Work request —
Pull the text from all of the material below, copying every line as it appears and leaving the pictures out.

#### Material for this exercise

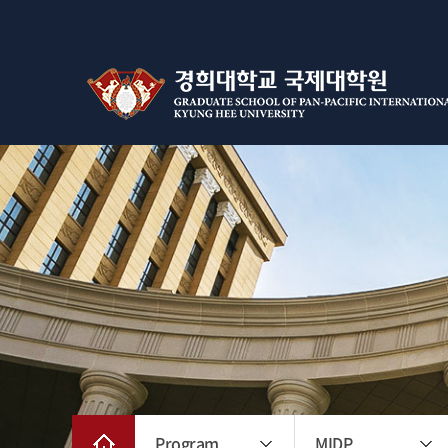
Program
MIDP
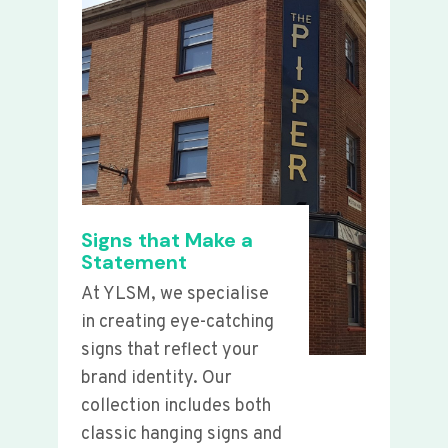
Signs that Make a
Statement
At YLSM, we specialise
in creating eye-catching
signs that reflect your
brand identity. Our
collection includes both
classic hanging signs and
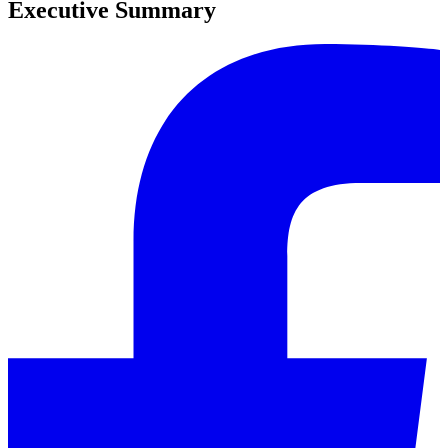
Executive Summary
0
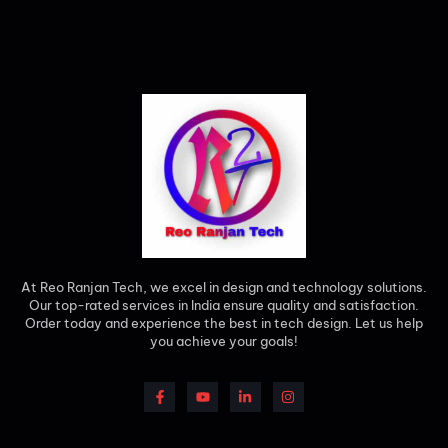
At Reo Ranjan Tech, we excel in design and technology solutions.
Our top-rated services in India ensure quality and satisfaction.
Order today and experience the best in tech design. Let us help
you achieve your goals!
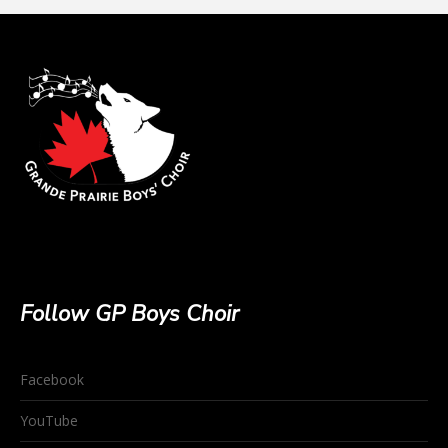
Follow GP Boys Choir
Facebook
YouTube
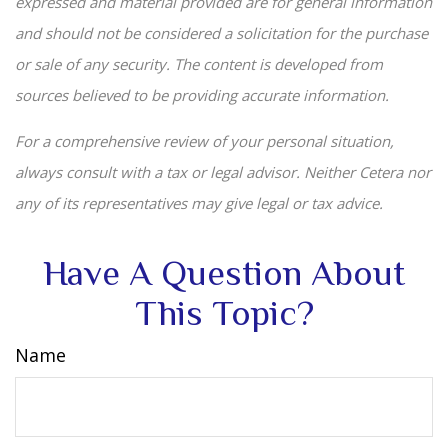
expressed and material provided are for general information
and should not be considered a solicitation for the purchase
or sale of any security. The content is developed from
sources believed to be providing accurate information.
For a comprehensive review of your personal situation,
always consult with a tax or legal advisor. Neither Cetera nor
any of its representatives may give legal or tax advice.
Have A Question About
This Topic?
Name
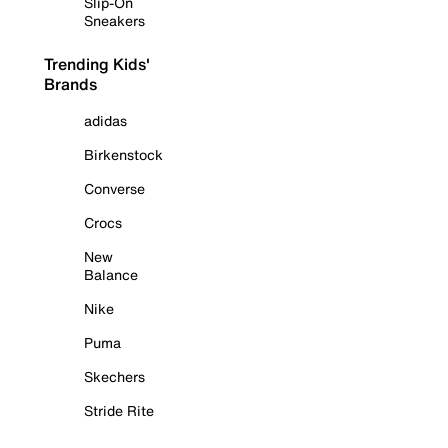
Slip-On
Sneakers
Trending Kids'
Brands
adidas
Birkenstock
Converse
Crocs
New
Balance
Nike
Puma
Skechers
Stride Rite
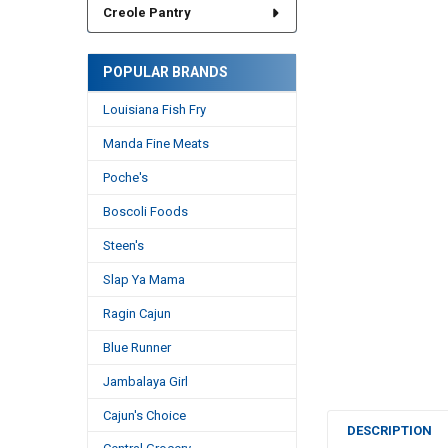
Creole Pantry
POPULAR BRANDS
Louisiana Fish Fry
Manda Fine Meats
Poche's
Boscoli Foods
Steen's
Slap Ya Mama
Ragin Cajun
Blue Runner
Jambalaya Girl
Cajun's Choice
DESCRIPTION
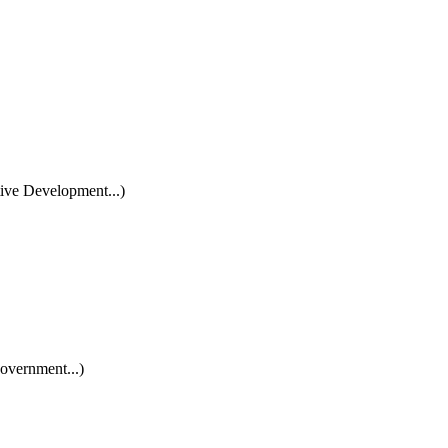
ive Development...)
overnment...)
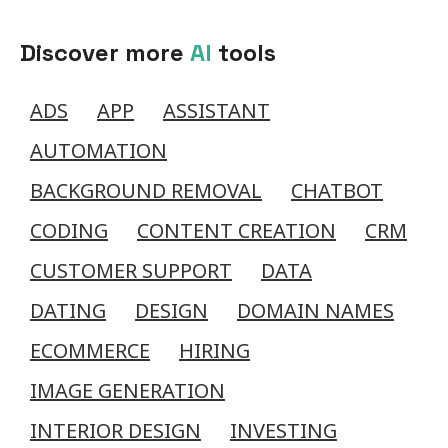
Discover more
AI
tools
ADS
APP
ASSISTANT
AUTOMATION
BACKGROUND REMOVAL
CHATBOT
CODING
CONTENT CREATION
CRM
CUSTOMER SUPPORT
DATA
DATING
DESIGN
DOMAIN NAMES
ECOMMERCE
HIRING
IMAGE GENERATION
INTERIOR DESIGN
INVESTING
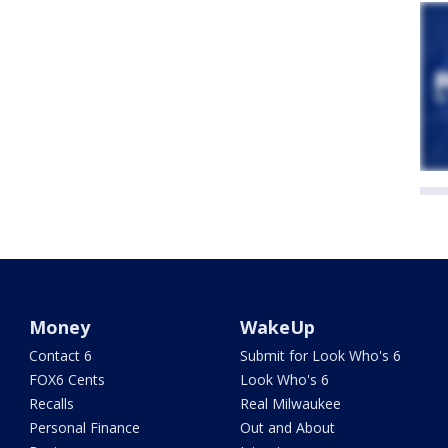
Money
WakeUp
Contact 6
Submit for Look Who's 6
FOX6 Cents
Look Who's 6
Recalls
Real Milwaukee
Personal Finance
Out and About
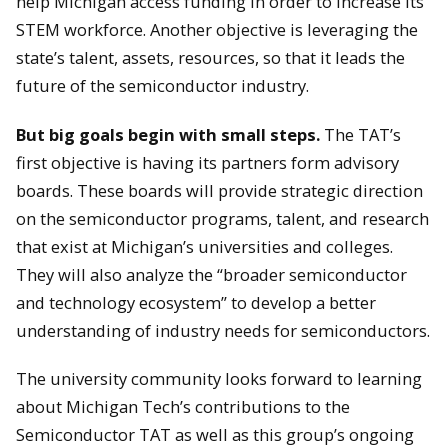
help Michigan access funding in order to increase its
STEM workforce. Another objective is leveraging the
state’s talent, assets, resources, so that it leads the
future of the semiconductor industry.
But big goals begin with small steps.
The TAT’s
first objective is having its partners form advisory
boards. These boards will provide strategic direction
on the semiconductor programs, talent, and research
that exist at Michigan’s universities and colleges.
They will also analyze the “broader semiconductor
and technology ecosystem” to develop a better
understanding of industry needs for semiconductors.
The university community looks forward to learning
about Michigan Tech’s contributions to the
Semiconductor TAT as well as this group’s ongoing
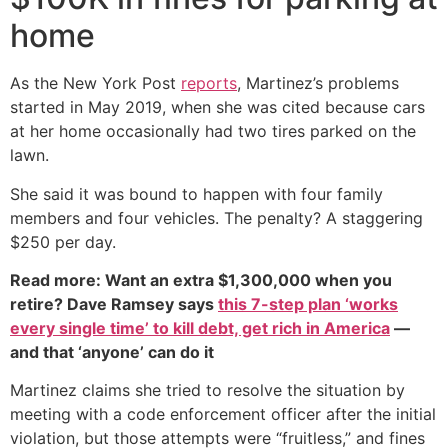
home
As the New York Post
reports
, Martinez’s problems
started in May 2019, when she was cited because cars
at her home occasionally had two tires parked on the
lawn.
She said it was bound to happen with four family
members and four vehicles. The penalty? A staggering
$250 per day.
Read more: Want an extra $1,300,000 when you
retire? Dave Ramsey says
this 7-step plan ‘works
every single time’ to kill debt, get rich in America
—
and that ‘anyone’ can do it
Martinez claims she tried to resolve the situation by
meeting with a code enforcement officer after the initial
violation, but those attempts were “fruitless,” and fines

########

Result of the exercise —
Program
MIDP
Signs that Make a
Statement
At YLSM, we specialise
in creating eye-catching
signs that reflect your
brand identity. Our
collection includes both
classic hanging signs and
Executive Summary
0
At Reo Ranjan Tech, we excel in design and technology solutions.
Our top-rated services in India ensure quality and satisfaction.
Order today and experience the best in tech design. Let us help
you achieve your goals!
Follow GP Boys Choir
Facebook
YouTube
expressed and material provided are for general information
and should not be considered a solicitation for the purchase
or sale of any security. The content is developed from
sources believed to be providing accurate information.
For a comprehensive review of your personal situation,
always consult with a tax or legal advisor. Neither Cetera nor
any of its representatives may give legal or tax advice.
Have A Question About
This Topic?
Name
Slip-On
Sneakers
Trending Kids'
Brands
adidas
Birkenstock
Converse
Crocs
New
Balance
Nike
Puma
Skechers
Stride Rite
Creole Pantry
POPULAR BRANDS
Louisiana Fish Fry
Manda Fine Meats
Poche's
Boscoli Foods
Steen's
Slap Ya Mama
Ragin Cajun
Blue Runner
Jambalaya Girl
Cajun's Choice
DESCRIPTION
ive Development...)
overnment...)
Discover more
AI
tools
ADS
APP
ASSISTANT
AUTOMATION
BACKGROUND REMOVAL
CHATBOT
CODING
CONTENT CREATION
CRM
CUSTOMER SUPPORT
DATA
DATING
DESIGN
DOMAIN NAMES
ECOMMERCE
HIRING
IMAGE GENERATION
INTERIOR DESIGN
INVESTING
Money
WakeUp
Contact 6
Submit for Look Who's 6
FOX6 Cents
Look Who's 6
Recalls
Real Milwaukee
Personal Finance
Out and About
help Michigan access funding in order to increase its
STEM workforce. Another objective is leveraging the
state’s talent, assets, resources, so that it leads the
future of the semiconductor industry.
But big goals begin with small steps.
The TAT’s
first objective is having its partners form advisory
boards. These boards will provide strategic direction
on the semiconductor programs, talent, and research
that exist at Michigan’s universities and colleges.
They will also analyze the “broader semiconductor
and technology ecosystem” to develop a better
understanding of industry needs for semiconductors.
The university community looks forward to learning
about Michigan Tech’s contributions to the
Semiconductor TAT as well as this group’s ongoing
home
As the New York Post
reports
, Martinez’s problems
started in May 2019, when she was cited because cars
at her home occasionally had two tires parked on the
lawn.
She said it was bound to happen with four family
members and four vehicles. The penalty? A staggering
$250 per day.
Read more: Want an extra $1,300,000 when you
retire? Dave Ramsey says
this 7-step plan ‘works
every single time’ to kill debt, get rich in America
—
and that ‘anyone’ can do it
Martinez claims she tried to resolve the situation by
meeting with a code enforcement officer after the initial
violation, but those attempts were “fruitless,” and fines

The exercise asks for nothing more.